À propos de la sympathie honnête et malhonnête: tas inogen – “cache-cache”
Peut-être le Chanson d’adieu pour ceux qui étaient des adolescents dans les années 2000. La raison: la série télévisée américaine OC California. La figure que Caleb Nichol meurt à la fin de la deuxième saison et Imogen Heap a livré la bande sonore aux scènes des funérailles avec “cache-cache”.
La chanson traite initialement de la perte d’un être cher. Surtout, cependant, il aborde l’hypocrisie de non-impliqués, auxquels les personnes en deuil sont souvent exposées. “”Ransom Remarques continuent de tomber la bouche / les coupures de discussion sur le journal / les coupures de journal / ne parlez pas, non, je ne crois pas que vous / vous souciez un peu, vous vous souciez un peu. “
Vide et perspicacité: Sufjan Stevens – “Carrie & Lowell”
En 2012, la mère de Sufjan Steven, Carrie, est décédée. L’album “Carrie & Lowell” dédié à elle et son beau-père tourne autour de sa décadence physique, le souvenir d’une enfance difficile et du vide qui l’a obtenu après les funérailles. Les titres de chansons tels que “Death with Dignity” ou “Drawn to the Blood” en disent long.
La chanson la plus triste et le cœur de l’album est “4 juillet”, un dialogue au chevet avec des portées, évaporant l’âme. “C’est ce que tu es mort, mon Firefly / que pourrais-je avoir pour te ressusciter des morts?” demande Stevens. Sa mère répond, un esprit froid de l’au-delà: “Avez-vous eu assez d’amour, ma petite colombe / Pourquoi pleurez-vous? / Et je suis désolé de partir, mais c’était pour le meilleur / bien que ça ne se sentait jamais bien”.
Sans inhibitions, Stevens se présente dans son état le plus fragile, renvoyé sur les peurs primitives enfantines de partir. C’est tout le triste que ce soit “Nous allons tous mourir” Apparemment, les seuls mots réconfortants qu’un adulte (sa mère) sait comment lui donner un autre adulte (à lui).
Funérailles et retrouvailles: Eric Clapton – “Tears in Heaven”

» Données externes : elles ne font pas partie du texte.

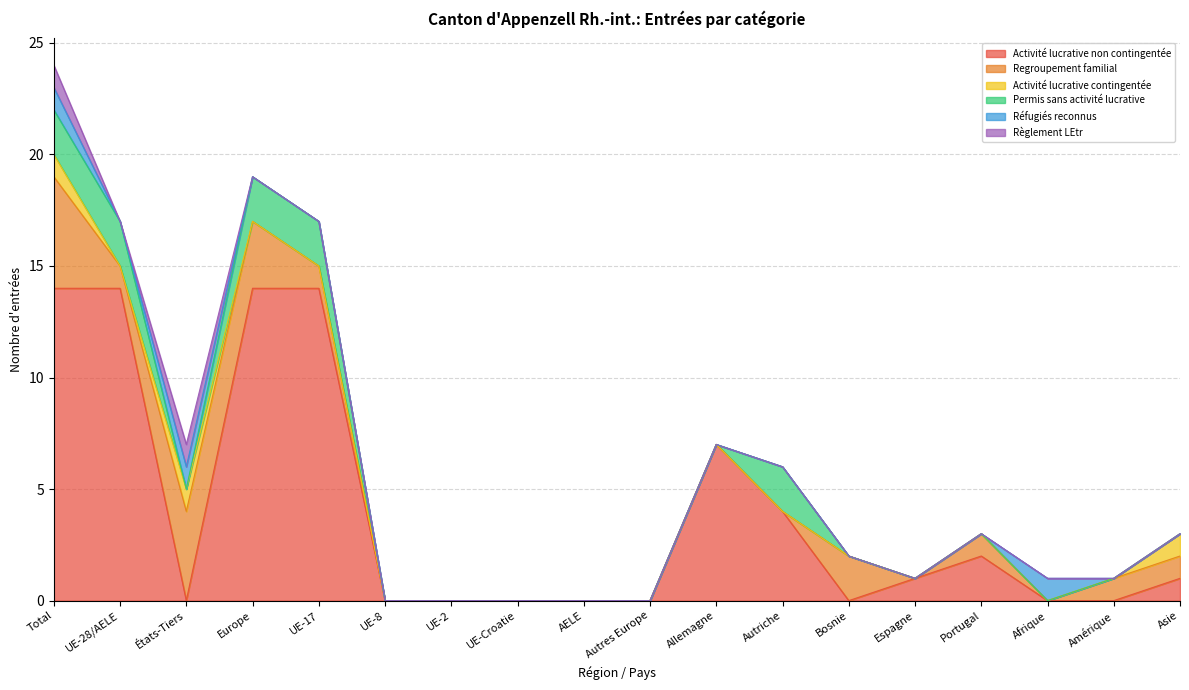

The Activité lucrative non contingentée series shows 0 at Bosnie. True or false?

True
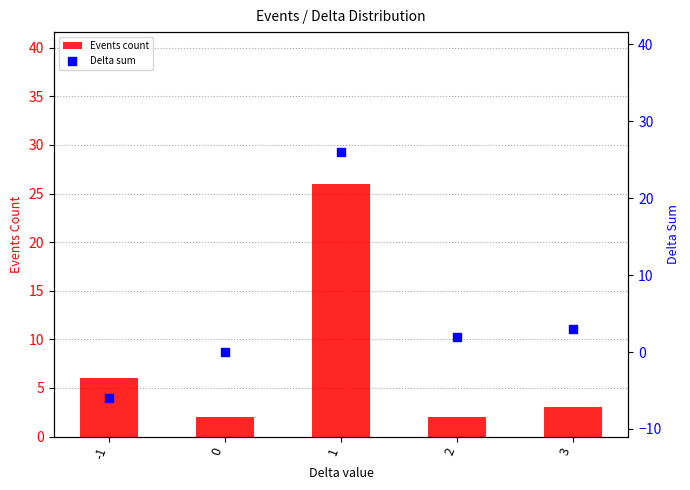

What is the total value across all series at 1?

52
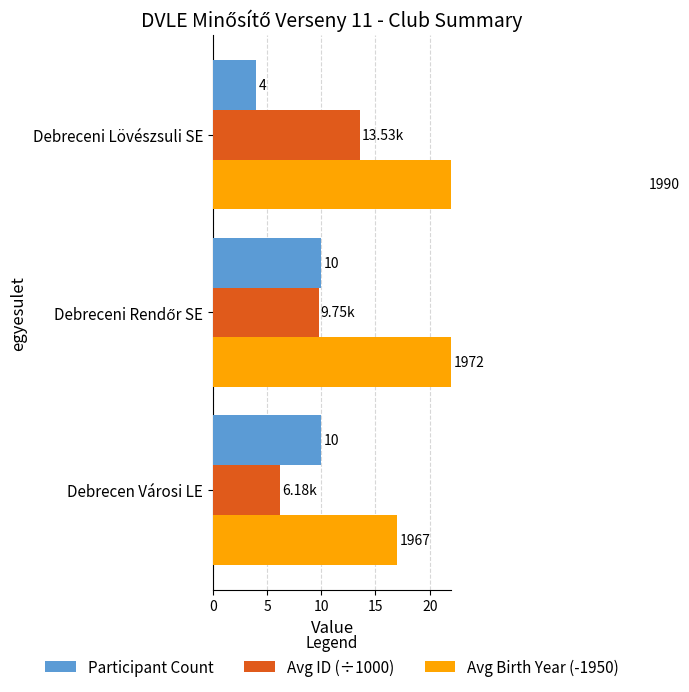

At how many categories does at least one series exceed 33?

1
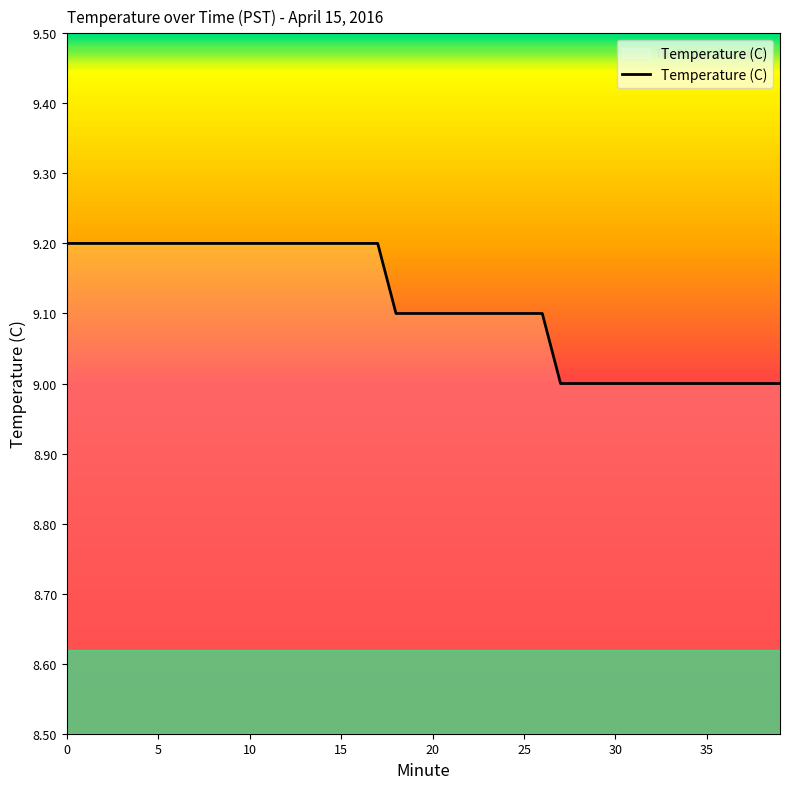

How many lines are shown in the chart?

1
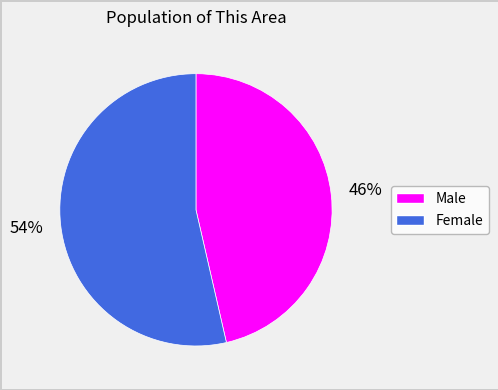

What is the ratio of the value at Male to the value at Female?

0.9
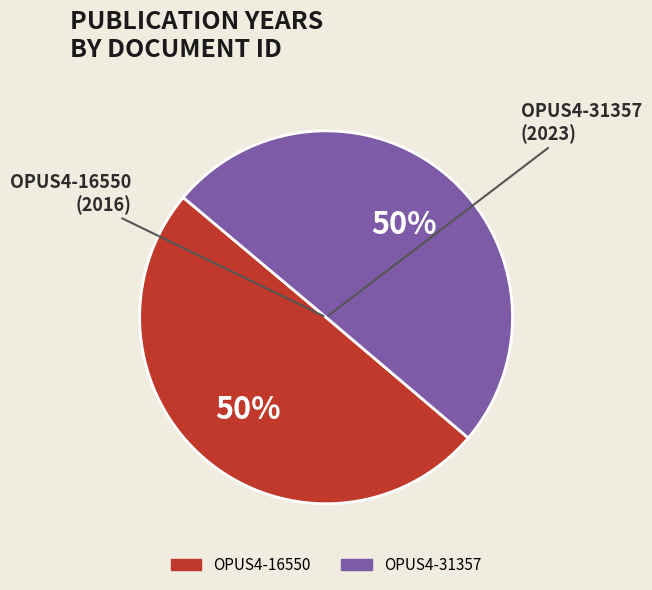

Combined, do OPUS4-16550 and OPUS4-31357 account for over 50%?

Yes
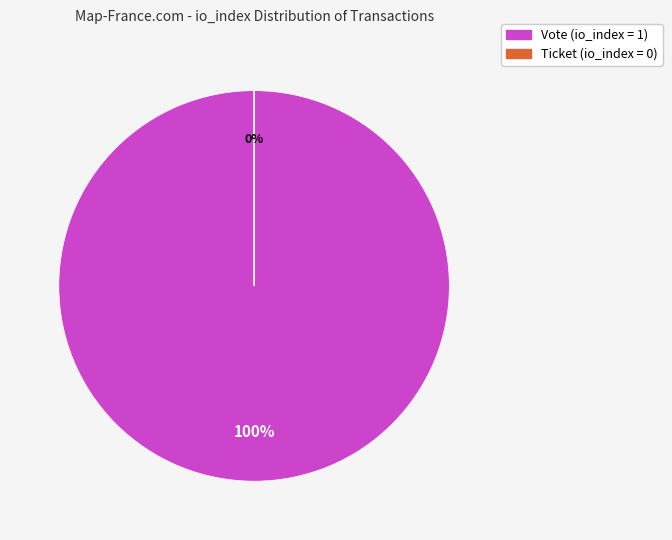

Is Vote (io_index=1) the majority of the pie?

Yes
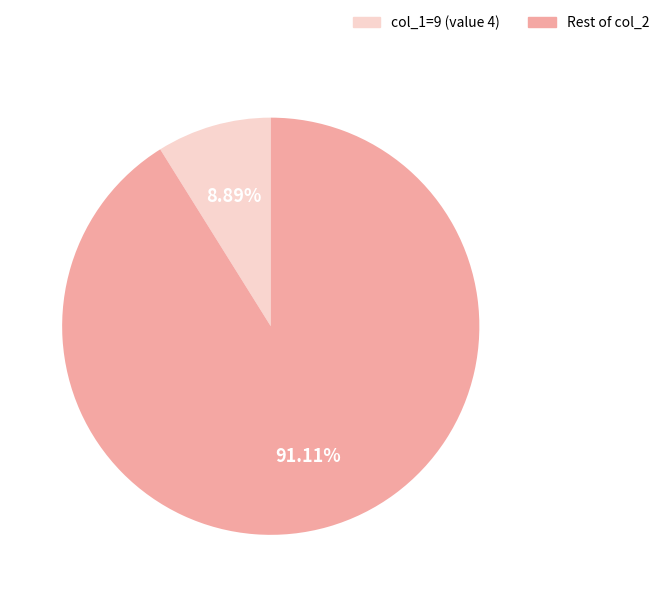

To the nearest percent, what is the difference between the largest and smallest slice percentages?

82%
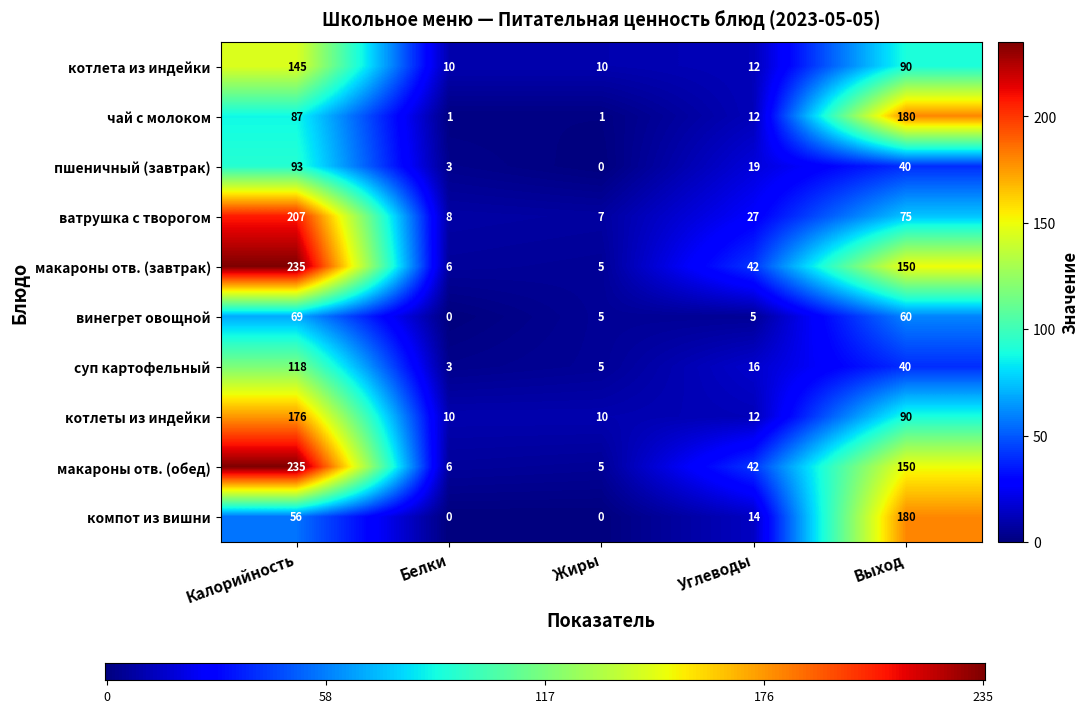

The value of суп картофельный at Калорийность is 45. True or false?

False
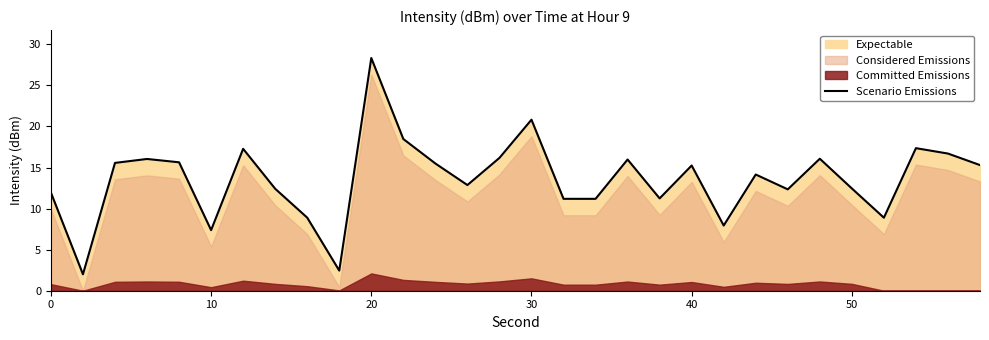

True or false: the data has more than 1 interior local peaks.

True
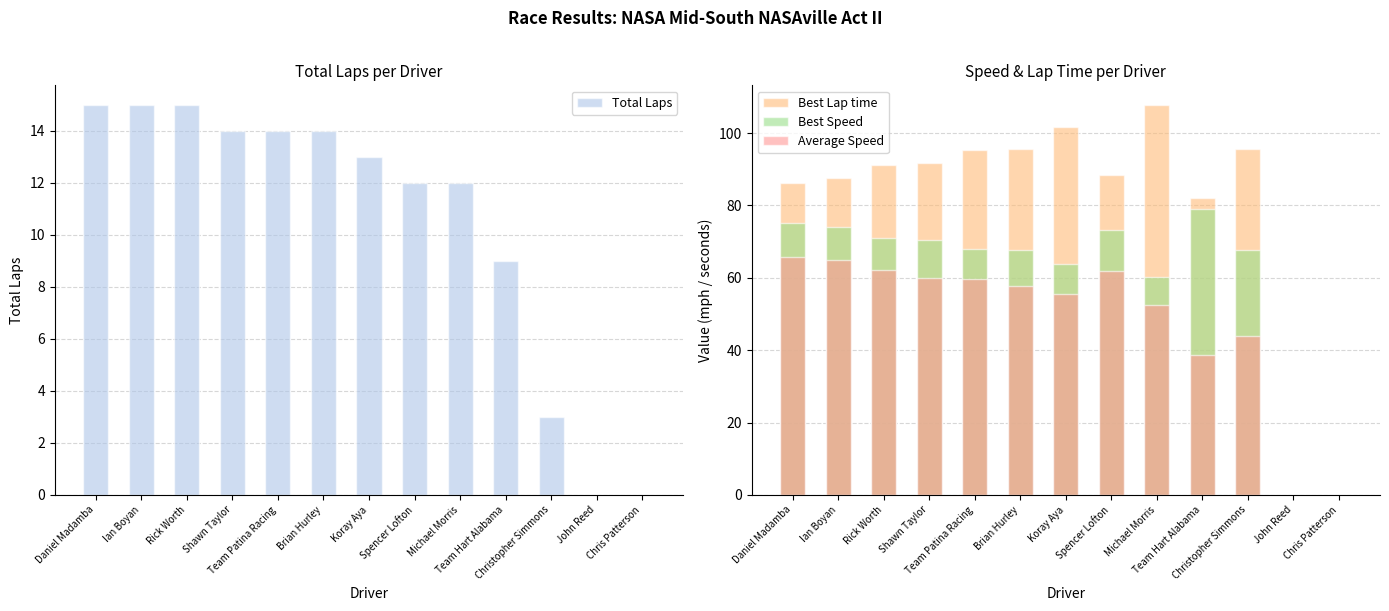

What is the sum of the Average Speed values at John Reed and Spencer Lofton?

61.9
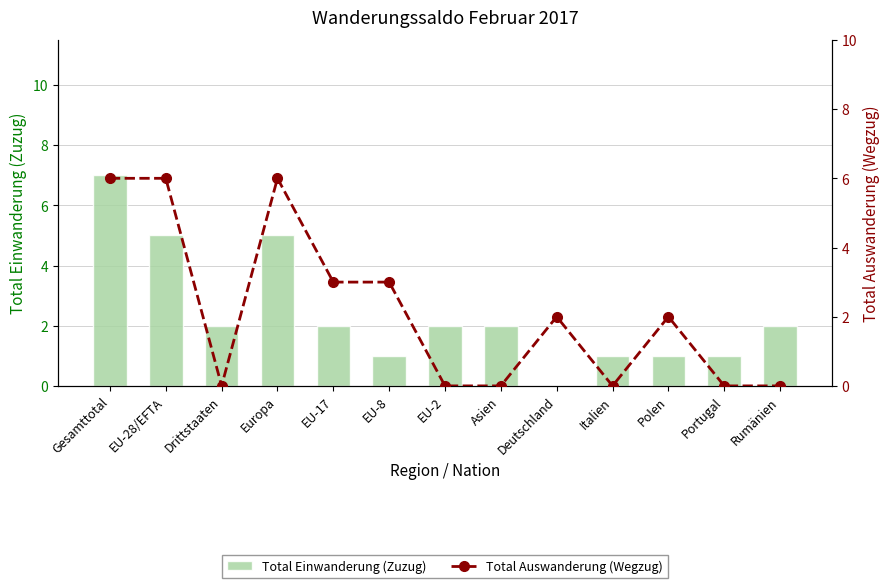

How many groups of bars are there?

13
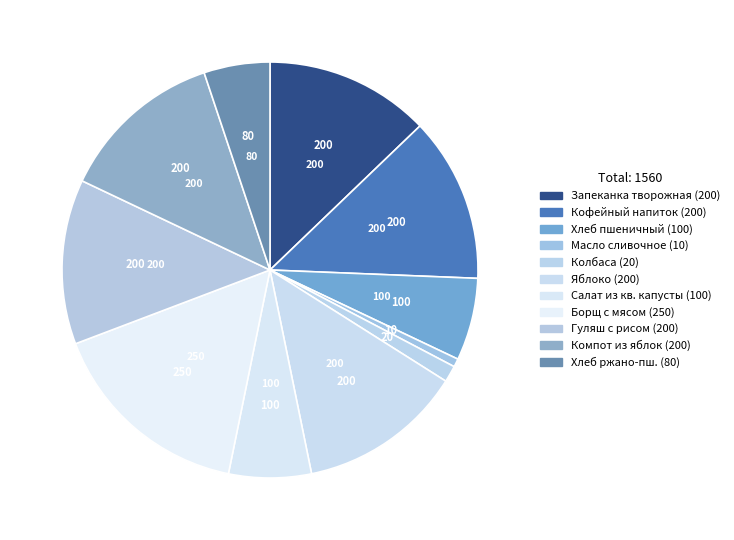

How many segments does this pie chart have?

11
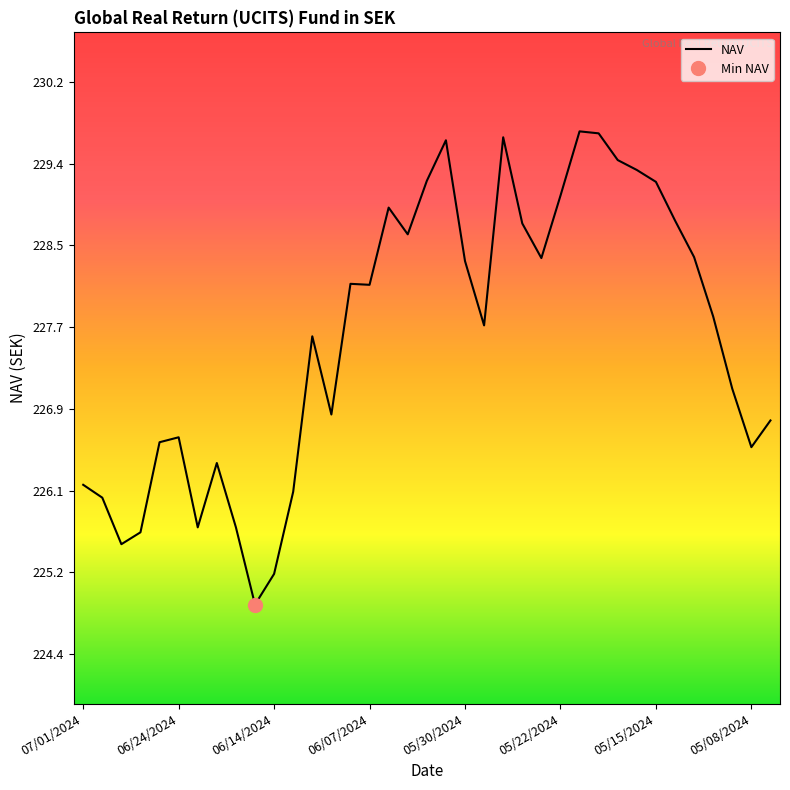

What is the maximum value for NAV?

229.7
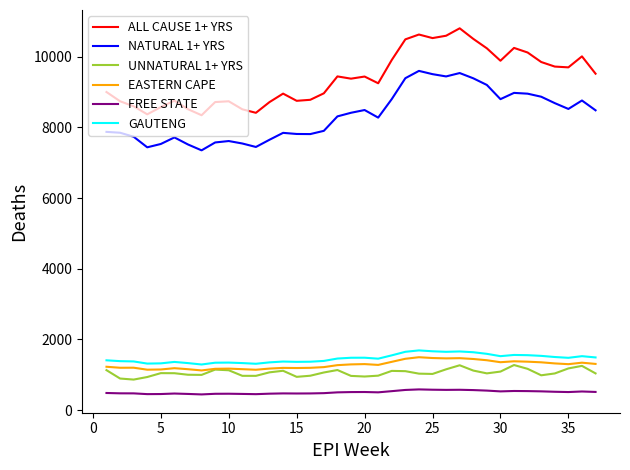

Which series has the largest total across all categories?

ALL CAUSE 1+ YRS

Peut-être que la chanson la plus connue Eric Claptons est probablement la plus triste. “Tears in Heaven” est dédié à son défunt fils Conor, qui est tombé de la fenêtre d’une élevée à New York le 20 mars 1991 à l’âge de quatre ans. Avec Will Jennings, Clapton a écrit la chanson “Tears in Heaven” comme une bande originale du film “Rush”.
Ses pensées réfléchissent franchement à voir son fils au paradis. Quel que soit son statut de star du monde, il pose les mêmes questions que de nombreux autres parents qui ont perdu un enfant. “Bien sûr, tu connais mon nom / si je te voyais au paradis?”.
Cette question semble être particulièrement importante pour lui car il a négligé ses fonctions de père avant la mort de son fils. Les problèmes d’alcool et divers drames relationnels ont éclipsé son lien avec Conor. En 2004, Eric Clapton a cessé de jouer “Tears in Heaven” Live parce qu’il prétendait surmonter le chagrin.
Funérailles du chagrin: Nick Cave & The Bad Seeds – “Skeleton Tree”
L’album de Nick Caves “Skeleton Tree” de 2016 traite également du sujet de l’enfant décédé. Contrairement à “Tears in Heaven”, la majorité de la musique et une partie des textes ont déjà été créées avant la mort accidentelle de son fils de 15 ans Arthur. Alors tu pourrais dire que “squelette” n’est pas apparu parce que Le fils de Nick Cave est mort, mais bien que Il est mort. Ce fait peut être compris comme un triomphe de la créativité.
Lisez ici une critique détaillée de “Skeleton Tree”.
La musique de Nick Cave a toujours été la morbidité. C’est élégant et profond. Il n’est donc guère surprenant que cela s’applique également à cet exemple. Cependant, la manipulation ouverte du chagrin comme avec “Tears in Heaven” est vaine sur l’album. Cave a renoncé aux interviews sur ce sujet et a quitté le discours d’Andrew Dominik.